(PROVIDED RECORDS Opens)

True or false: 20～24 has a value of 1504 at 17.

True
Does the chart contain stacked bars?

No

(PROVIDED RECORDS Closes)

## [YOUR ASSIGNMENT]
Render the material above as a numbered list, leaving out the blank lines.

## [WORKED SOLUTION]
1. True or false: 20～24 has a value of 1504 at 17.
2. True
3. Does the chart contain stacked bars?
4. No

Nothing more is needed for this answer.